_WHAT THIS TASK INVOLVES_. Arrange every line of the records below as a numbered list, omitting blank lines and leaving the pictures out of your answer.

_DATA UNDER STUDY_.

# # # #

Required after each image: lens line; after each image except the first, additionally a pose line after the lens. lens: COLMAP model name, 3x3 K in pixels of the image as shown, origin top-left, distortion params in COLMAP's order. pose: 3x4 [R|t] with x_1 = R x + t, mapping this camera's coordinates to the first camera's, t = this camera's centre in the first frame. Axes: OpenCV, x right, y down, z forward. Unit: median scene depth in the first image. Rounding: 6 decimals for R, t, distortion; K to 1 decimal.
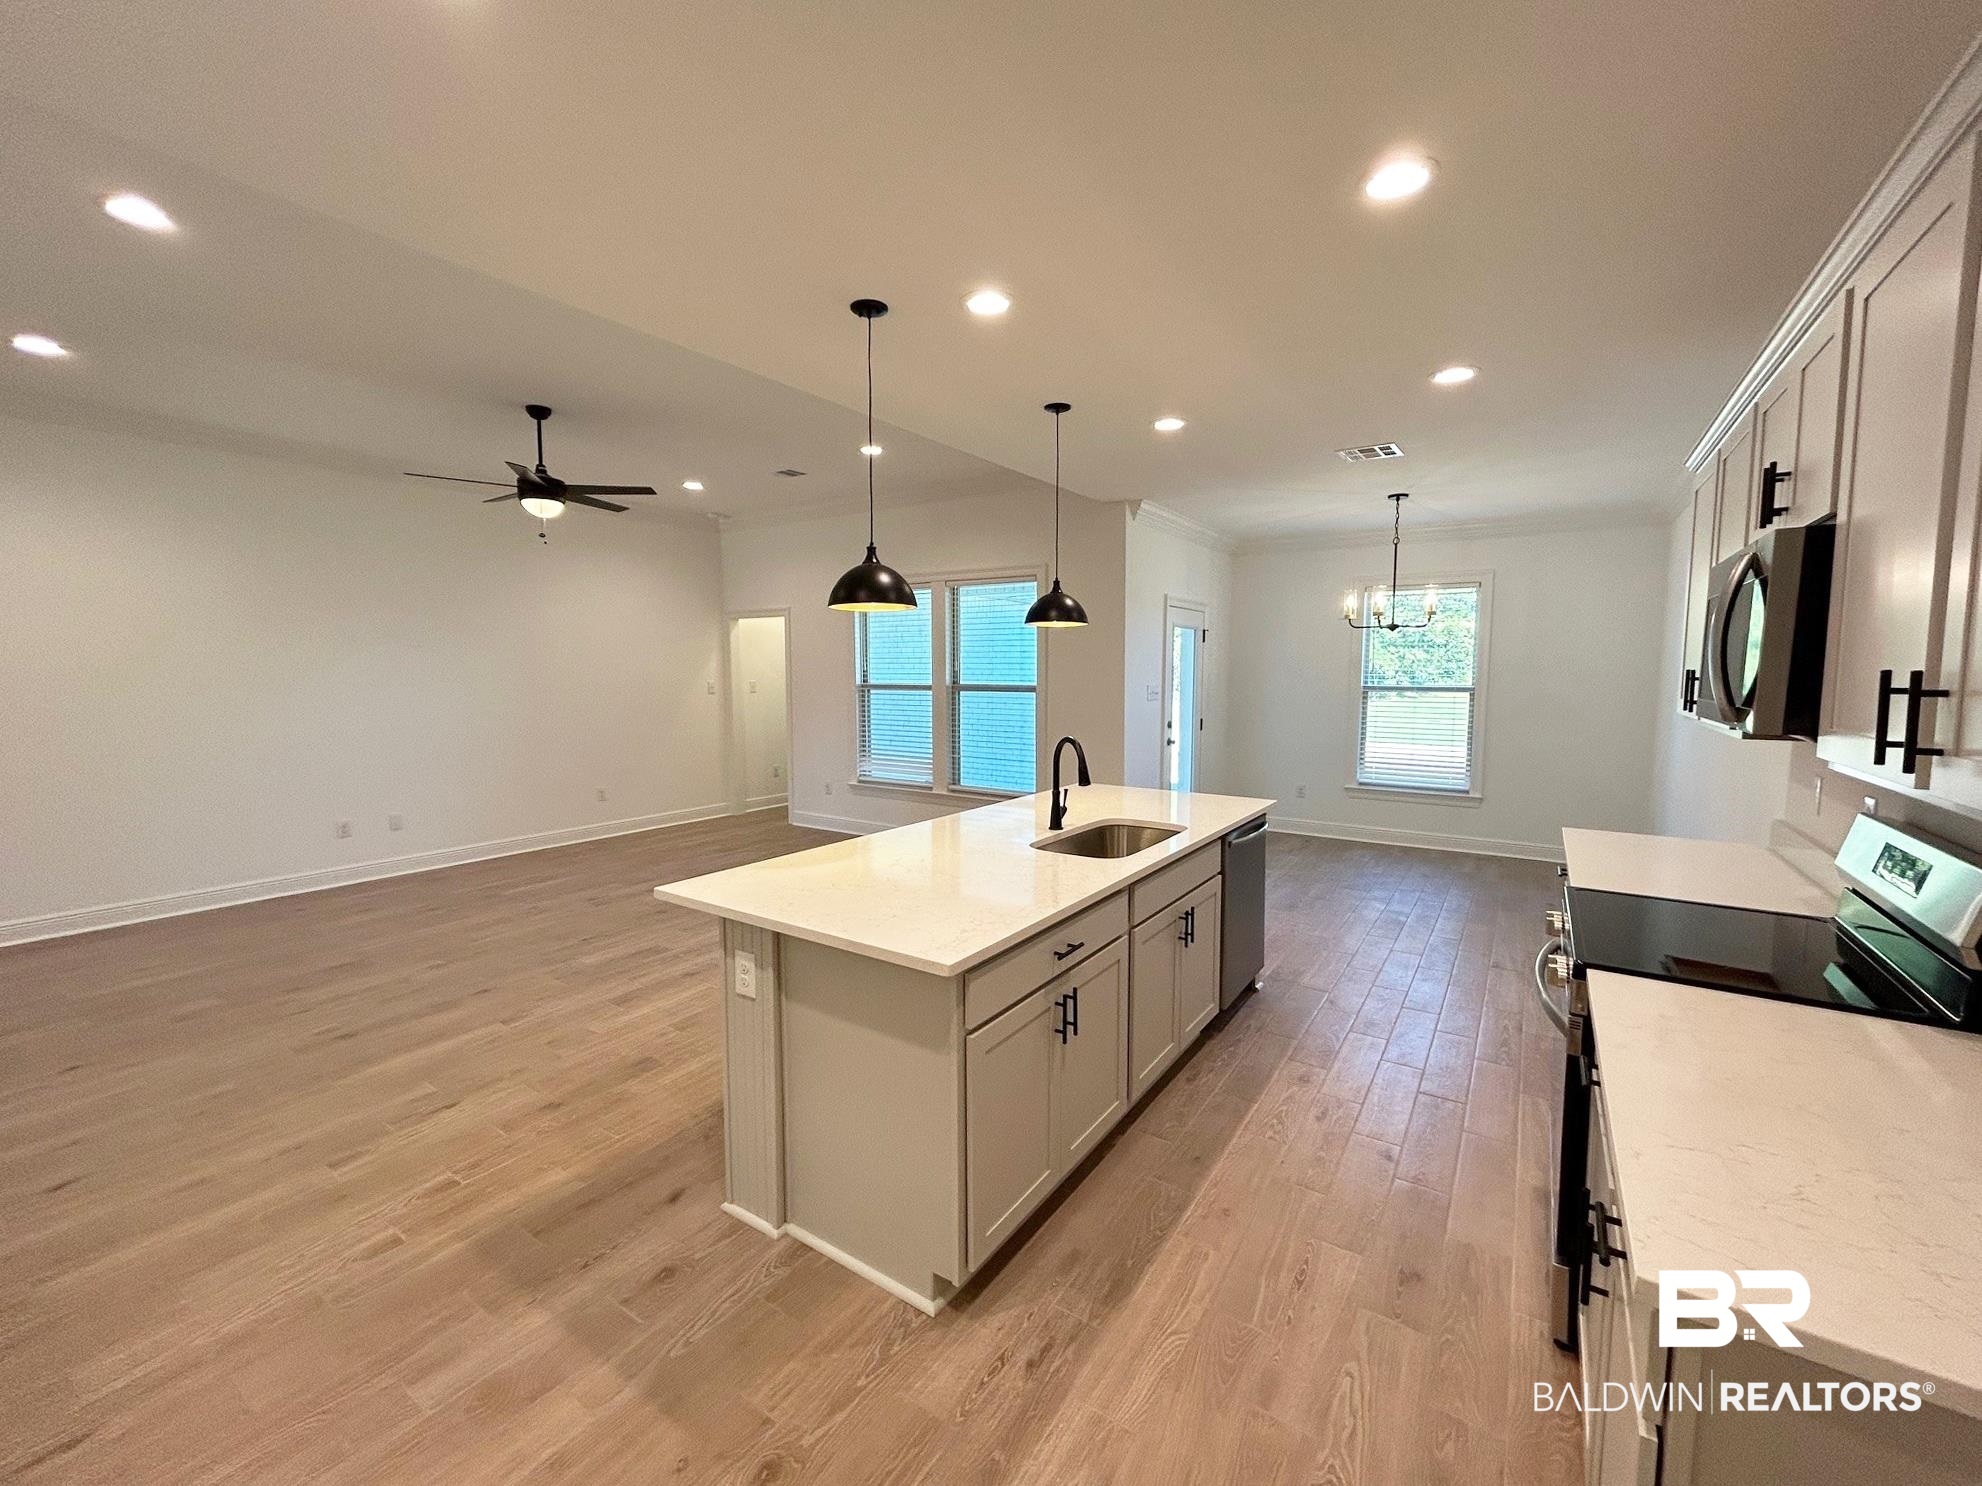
lens RADIAL K [[808.6, 0, 989.2], [0, 808.6, 754.6], [0, 0, 1]] dist [0.002441, -0.000092]
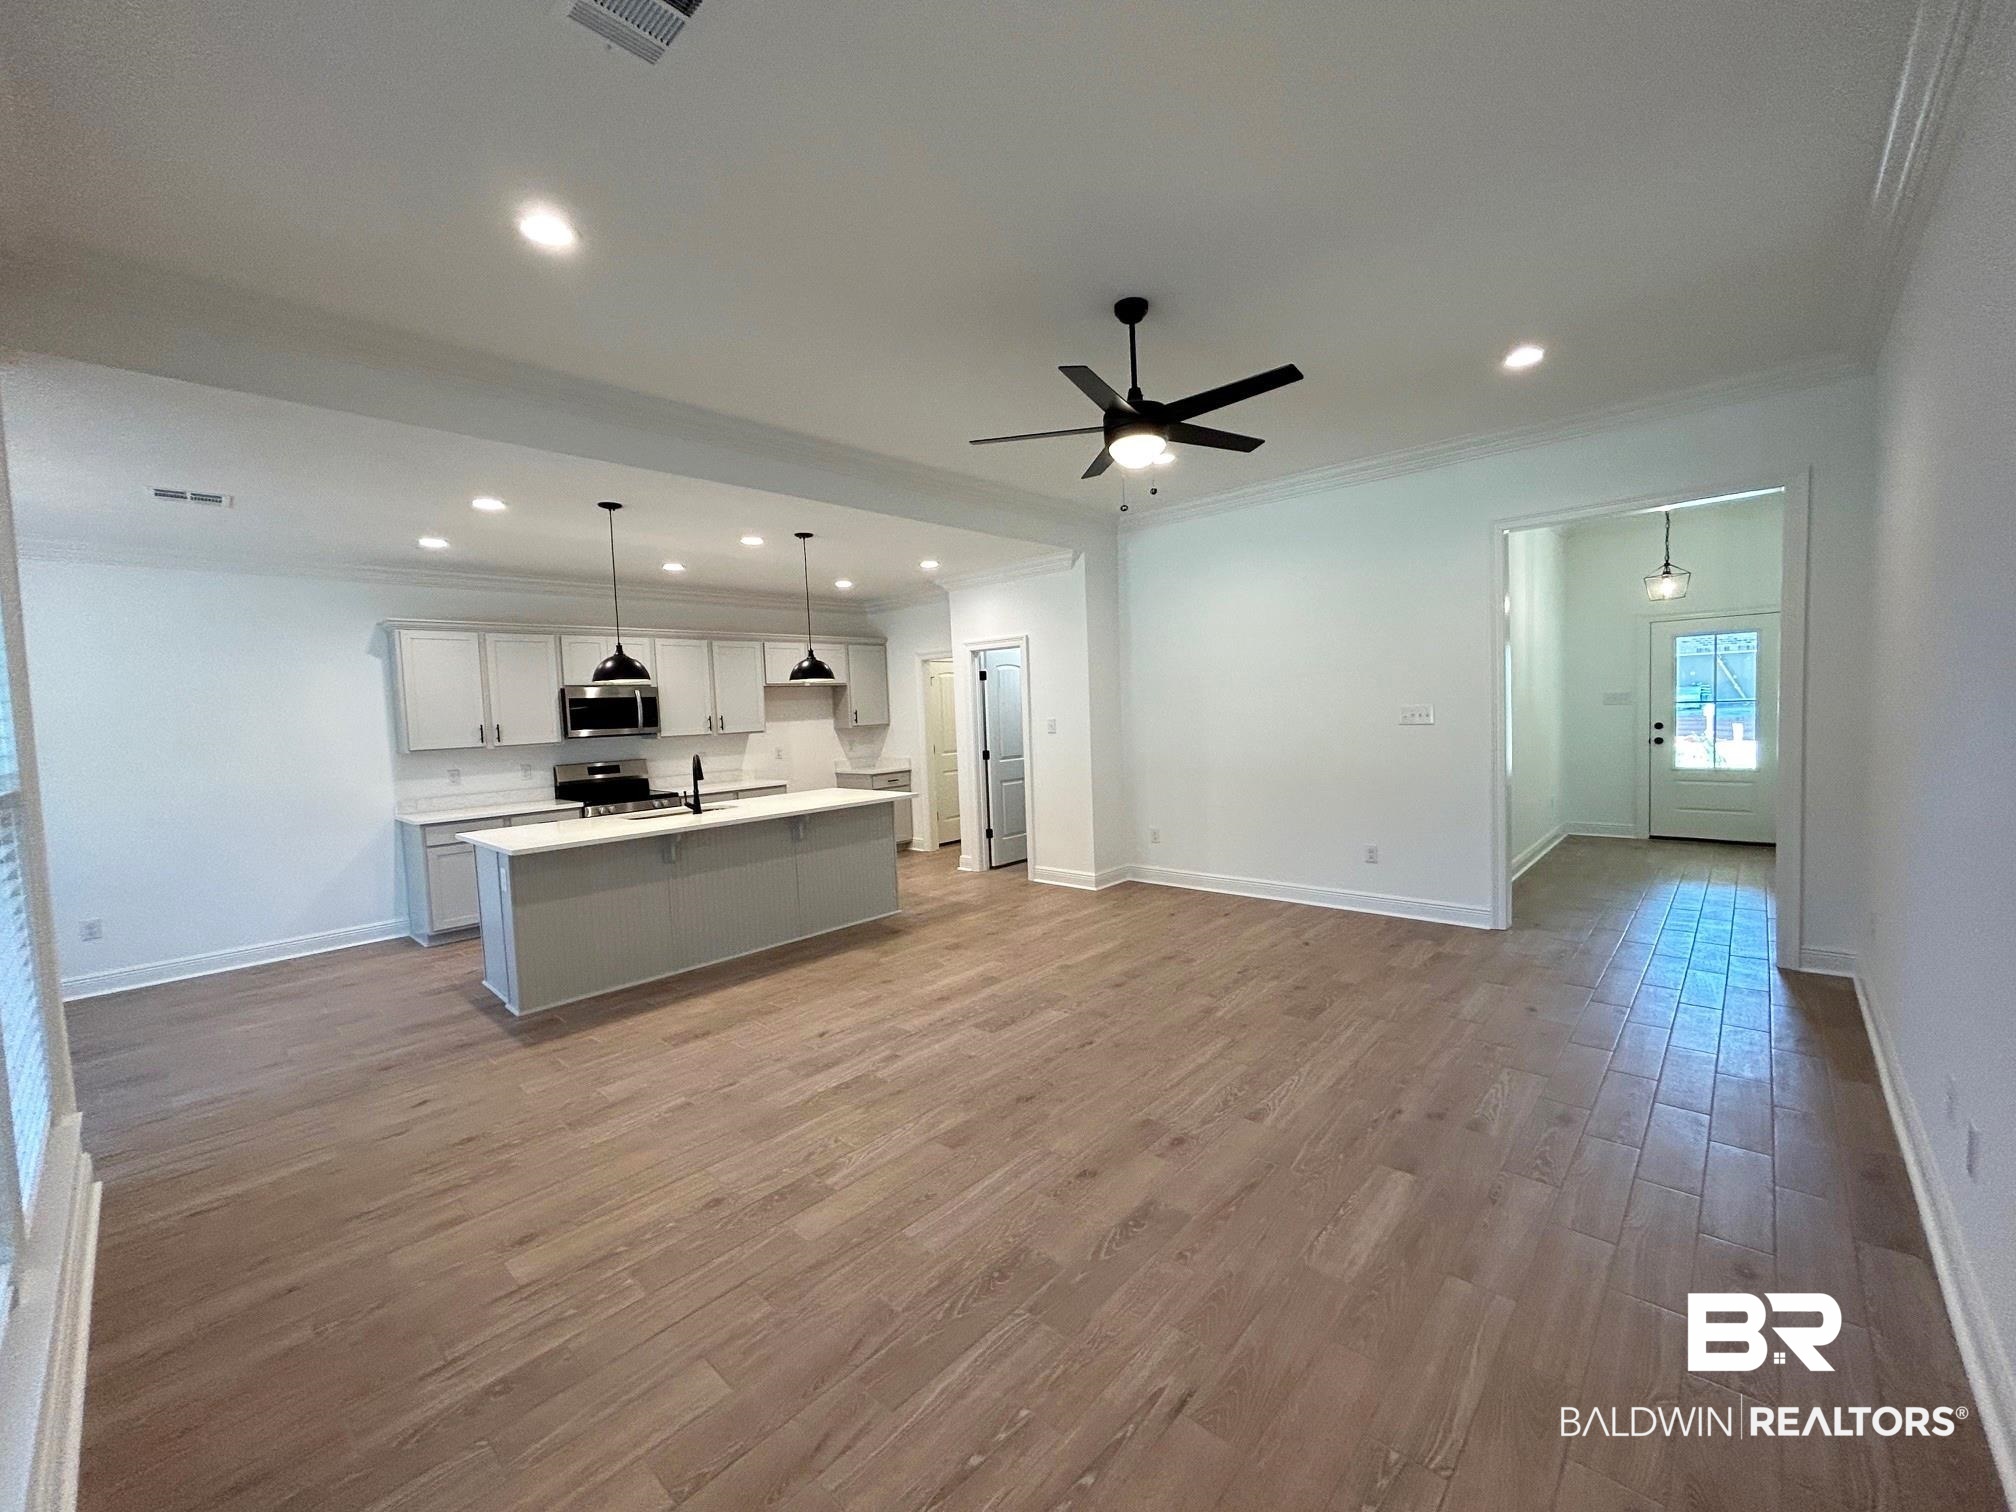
lens RADIAL K [[822.5, 0, 1001.7], [0, 822.5, 754.3], [0, 0, 1]] dist [0.002441, -0.000092]
pose [[-0.986223, 0.028421, 0.162964, -0.850336], [0.055024, 0.985397, 0.161139, -0.271426], [-0.156005, 0.167886, -0.973384, 2.670854]]
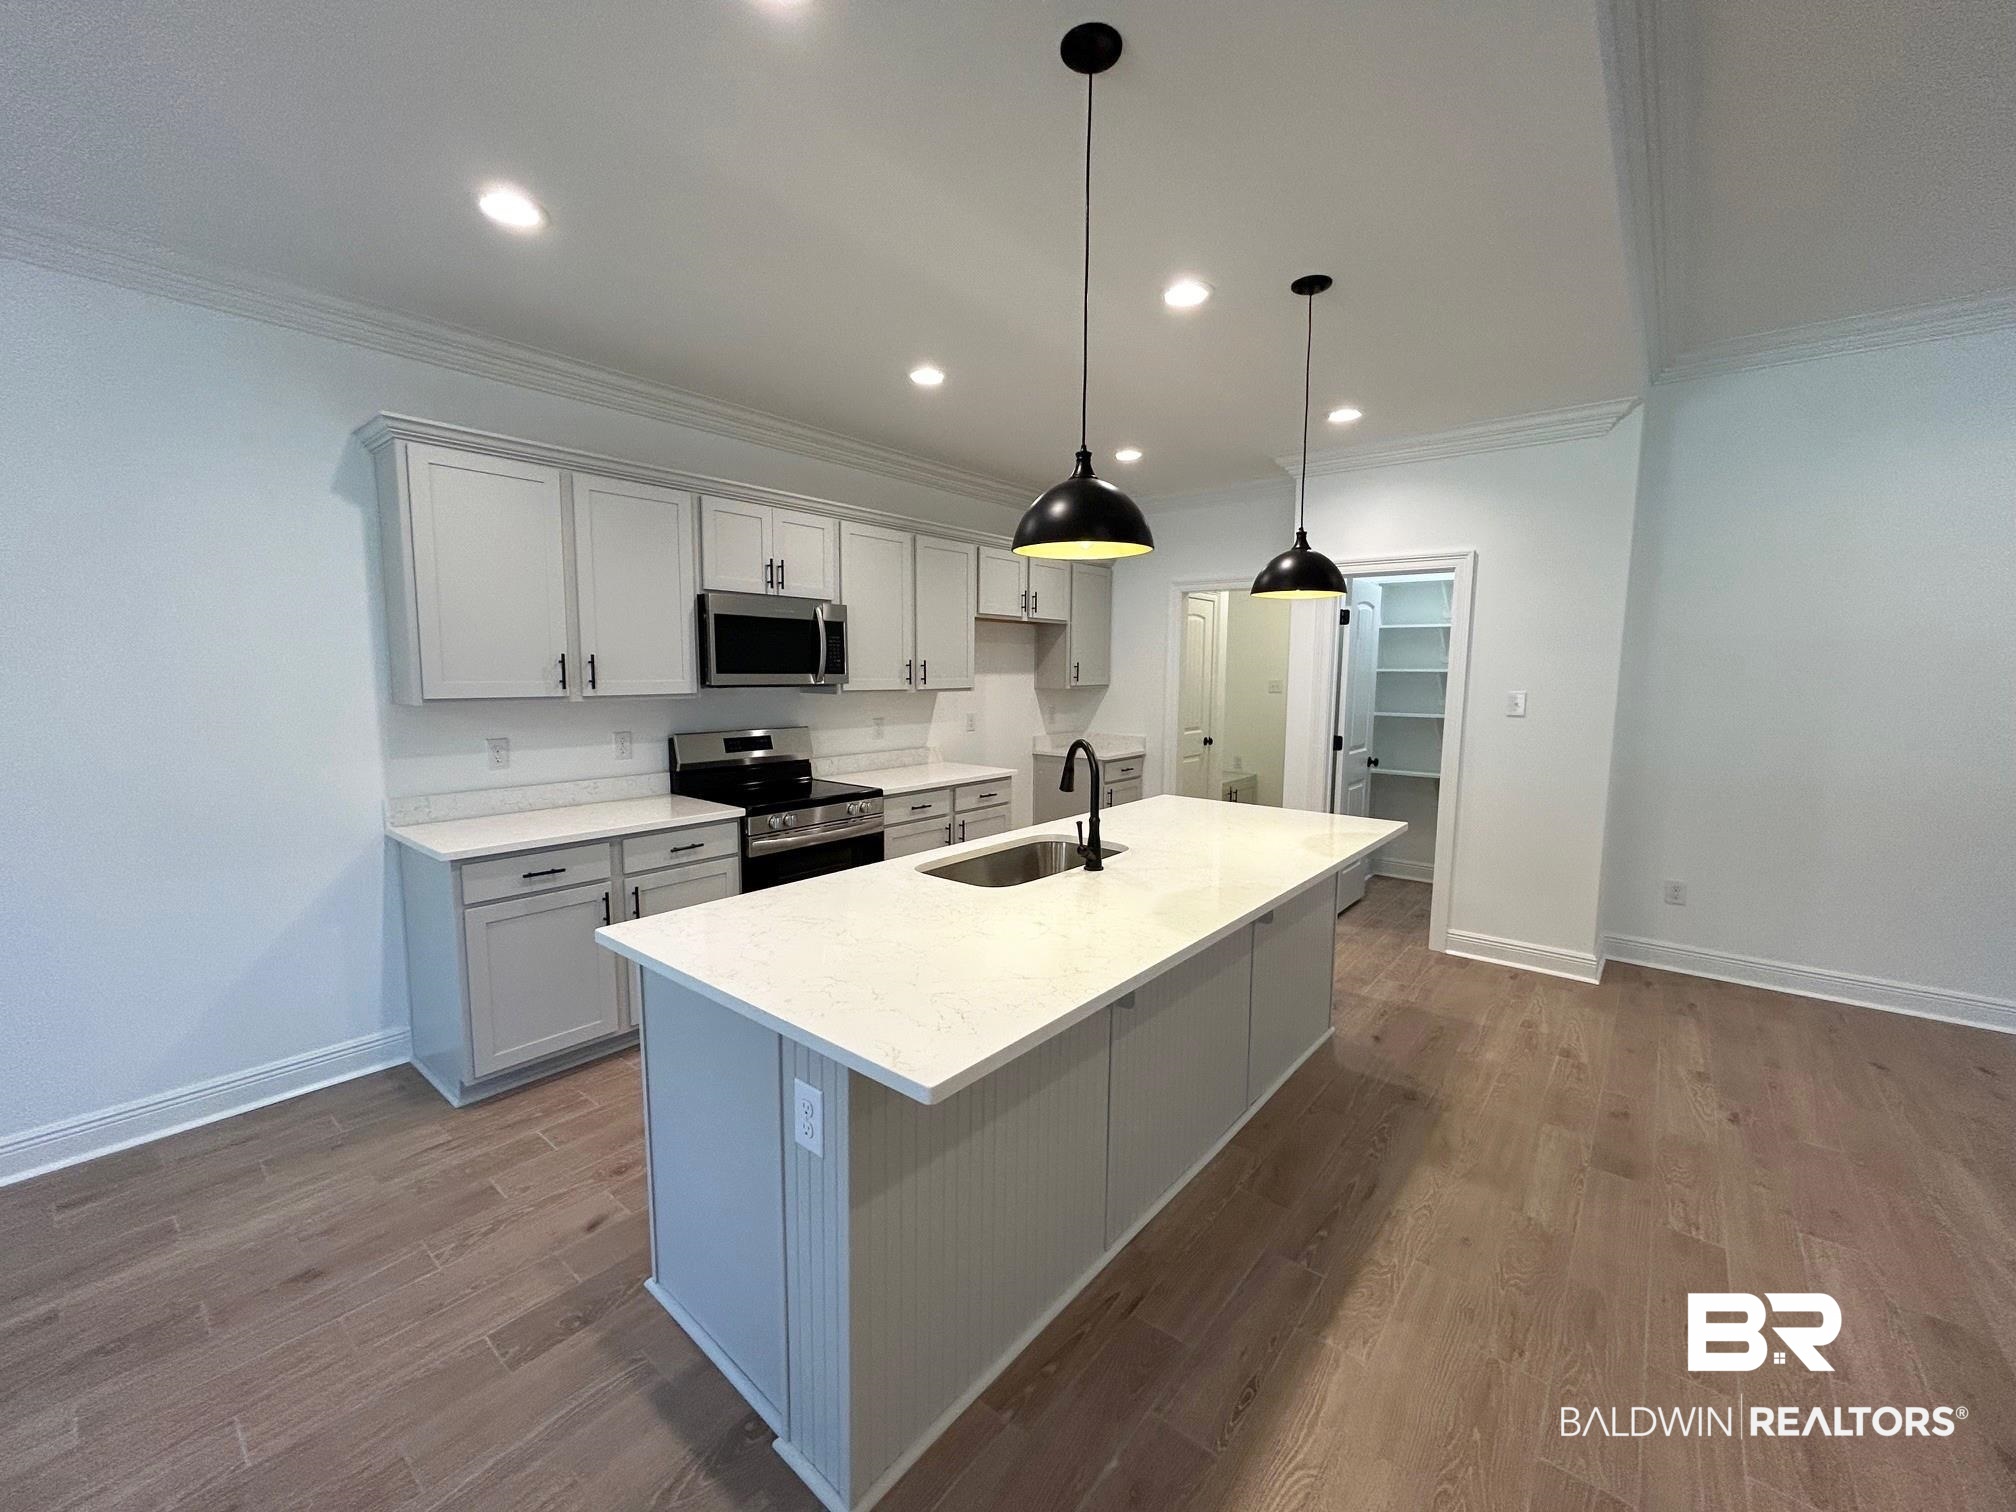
lens RADIAL K [[822.5, 0, 1008.9], [0, 822.5, 754.7], [0, 0, 1]] dist [0.002441, -0.000092]
pose [[-0.995317, -0.021856, 0.094165, 0.094811], [-0.001602, 0.977701, 0.209996, -0.179976], [-0.096655, 0.208862, -0.973157, 1.853238]]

# # # #

_ANSWER BOX_.
1. Required after each image: lens line; after each image except the first, additionally a pose line after the lens. lens: COLMAP model name, 3x3 K in pixels of the image as shown, origin top-left, distortion params in COLMAP's order. pose: 3x4 [R|t] with x_1 = R x + t, mapping this camera's coordinates to the first camera's, t = this camera's centre in the first frame. Axes: OpenCV, x right, y down, z forward. Unit: median scene depth in the first image. Rounding: 6 decimals for R, t, distortion; K to 1 decimal.
2. lens RADIAL K [[808.6, 0, 989.2], [0, 808.6, 754.6], [0, 0, 1]] dist [0.002441, -0.000092]
3. lens RADIAL K [[822.5, 0, 1001.7], [0, 822.5, 754.3], [0, 0, 1]] dist [0.002441, -0.000092]
4. pose [[-0.986223, 0.028421, 0.162964, -0.850336], [0.055024, 0.985397, 0.161139, -0.271426], [-0.156005, 0.167886, -0.973384, 2.670854]]
5. lens RADIAL K [[822.5, 0, 1008.9], [0, 822.5, 754.7], [0, 0, 1]] dist [0.002441, -0.000092]
6. pose [[-0.995317, -0.021856, 0.094165, 0.094811], [-0.001602, 0.977701, 0.209996, -0.179976], [-0.096655, 0.208862, -0.973157, 1.853238]]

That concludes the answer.